Wir dürfen nicht erwarten, dass der chinesische Staat oder auch Staatengruppen, die in gewisser Weise für den „globalen Süden“ stehen, wie die BRICS oder die Shanghaier Organisation für Zusammenarbeit, eine Führungsrolle im Kampf um Befreiung übernehmen. Einschneidende Verschiebungen stellen jede Aussicht auf eine nicht nur US-amerikanische, sondern überhaupt „westliche“ Hegemonie in Frage, und diese Verschiebungen können Risse erzeugen und Räume für Befreiungsprojekte öffnen. Doch der Widerstand gegen die aktuellen Formen globaler Herrschaft und eine wirksame Auflehnung dagegen müssen in sozialen Bewegungen und Kämpfen verankert sein, die in der Lage sind, sich ein Leben jenseits der Herrschaft des Kapitals vorzustellen.
Solche Bewegungen und Kämpfe sind unausweichlich in jeweils spezifischen, lokalisierten Kontexten verankert und konfrontieren das Kapital, den Autoritarismus, das Patriarchat und den Rassismus, die Enteignung, den Extraktivismus und die Umweltzerstörung in ihren jeweiligen Formen. Zugleich sind sich die Bewegungen zunehmend bewusst, wie wichtig es ist, die globale Dimension dieser Prozesse zu thematisieren und anzugreifen, und damit der Notwendigkeit einer Mobilisierung über Grenzen hinweg und gegen jede Form des Nationalismus. Ein neuer Internationalismus, in den lokalen, einzelstaatlichen und regionalen Realitäten verwurzelt und zugleich darüber hinausgehend, muss sich entwickeln. Nur durch einen solchen neuen Internationalismus kann letztlich eine Politik der Befreiung entstehen, die den heutigen Herausforderungen angemessen wäre. Der Riss im „Westen“ und der Niedergang hegemonialer Praktiken kann eine Gelegenheit bieten, um neue politische Verknüpfungen über Atlantik und Pazifik, Nord und Süd und andere Trennlinien hinweg zu schaffen und gemeinsam zu kämpfen.

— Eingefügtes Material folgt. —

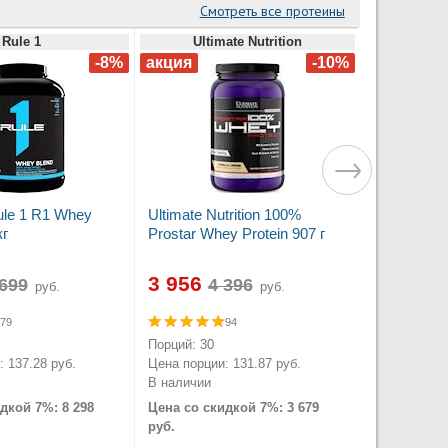
Смотреть все протеины
Rule 1
Ultimate Nutrition
le 1 R1 Whey
Ultimate Nutrition 100%
кг
Prostar Whey Protein 907 г
3 956
руб.
руб.
79
94
Порций: 30
 137.28 руб.
Цена порции: 131.87 руб.
В наличии
дкой 7%: 8 298
Цена со скидкой 7%: 3 679
руб.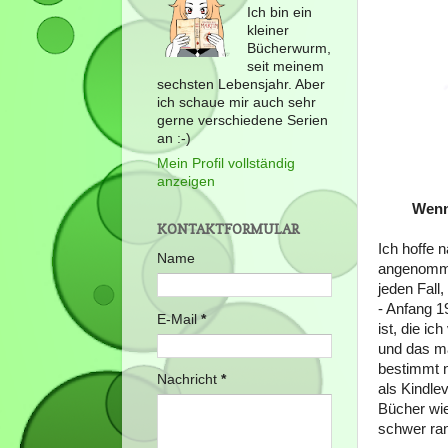
Ich bin ein
kleiner
Bücherwurm,
seit meinem
sechsten Lebensjahr. Aber
ich schaue mir auch sehr
gerne verschiedene Serien
an :-)
Mein Profil vollständig
anzeigen
Wenn
KONTAKTFORMULAR
Ich hoffe 
Name
angenomme
jeden Fall
- Anfang 1
E-Mail
*
ist, die i
und das ma
bestimmt n
Nachricht
*
als Kindle
Bücher wie
schwer ran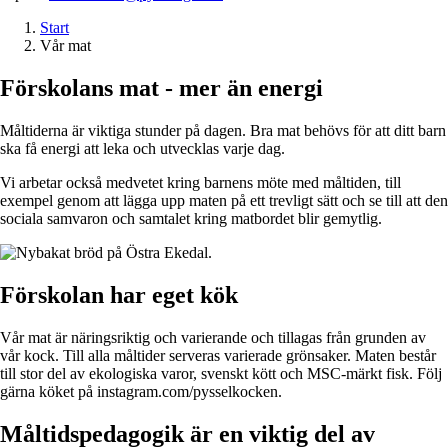
Start
Vår mat
Förskolans mat - mer än energi
Måltiderna är viktiga stunder på dagen. Bra mat behövs för att ditt barn
ska få energi att leka och utvecklas varje dag.
Vi arbetar också medvetet kring barnens möte med måltiden, till
exempel genom att lägga upp maten på ett trevligt sätt och se till att den
sociala samvaron och samtalet kring matbordet blir gemytlig.
Förskolan har eget kök
Vår mat är näringsriktig och varierande och tillagas från grunden av
vår kock. Till alla måltider serveras varierade grönsaker. Maten består
till stor del av ekologiska varor, svenskt kött och MSC-märkt fisk. Följ
gärna köket på instagram.com/pysselkocken.
Måltidspedagogik är en viktig del av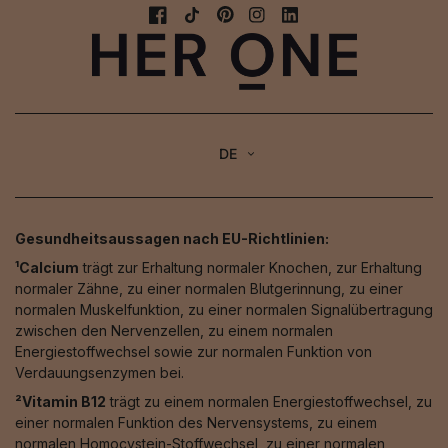
DE
Gesundheitsaussagen nach EU-Richtlinien:
¹Calcium
trägt zur Erhaltung normaler Knochen, zur Erhaltung
normaler Zähne, zu einer normalen Blutgerinnung, zu einer
normalen Muskelfunktion, zu einer normalen Signalübertragung
zwischen den Nervenzellen, zu einem normalen
Energiestoffwechsel sowie zur normalen Funktion von
Verdauungsenzymen bei.
²Vitamin B12
trägt zu einem normalen Energiestoffwechsel, zu
einer normalen Funktion des Nervensystems, zu einem
normalen Homocystein-Stoffwechsel, zu einer normalen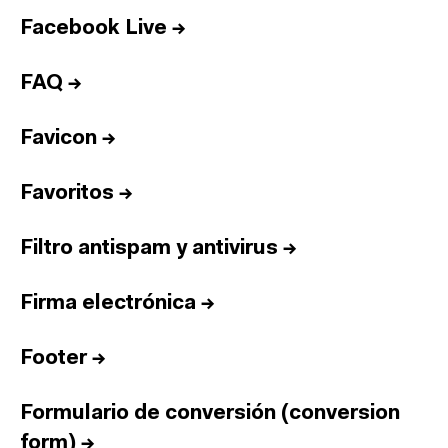
Facebook Live
→
FAQ
→
Favicon
→
Favoritos
→
Filtro antispam y antivirus
→
Firma electrónica
→
Footer
→
Formulario de conversión (conversion
form)
→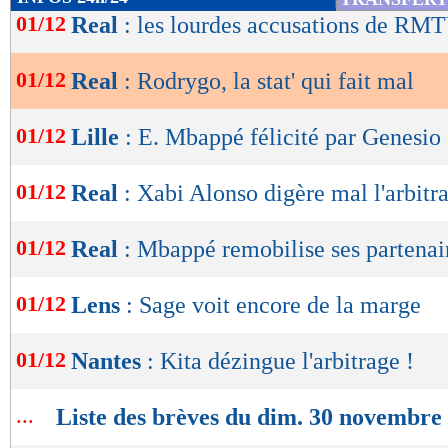
de
01/12
Real
: les lourdes accusations de RM
lecture
01/12
Real
: Rodrygo, la stat' qui fait mal
OK
01/12
Lille
: E. Mbappé félicité par Genesio
01/12
Real
: Xabi Alonso digère mal l'arbitr
01/12
Real
: Mbappé remobilise ses partenai
01/12
Lens
: Sage voit encore de la marge
01/12
Nantes
: Kita dézingue l'arbitrage !
...
Liste des brèves du dim. 30 novembre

Die Kräfte, um einen neuen Zyklus von Kämpfen in Gang zu setzen, die post-hegemoniale kapitalistische Ordnung in Frage zu stellen, das nicht enden wollende Kriegsregime zu überwinden und die autoritäre und faschistische Herrschaft zu bekämpfen, beginnen sich gerade erst zu finden. Auch wenn unsere Aussichten im Augenblick noch düster wirken, wird schon bald der Lichtstreif am Horizont sichtbar werden.
Aus dem Englischen von Thomas Atzert. Ursprünglich veröffentlicht am 3. April 2025 bei Verso.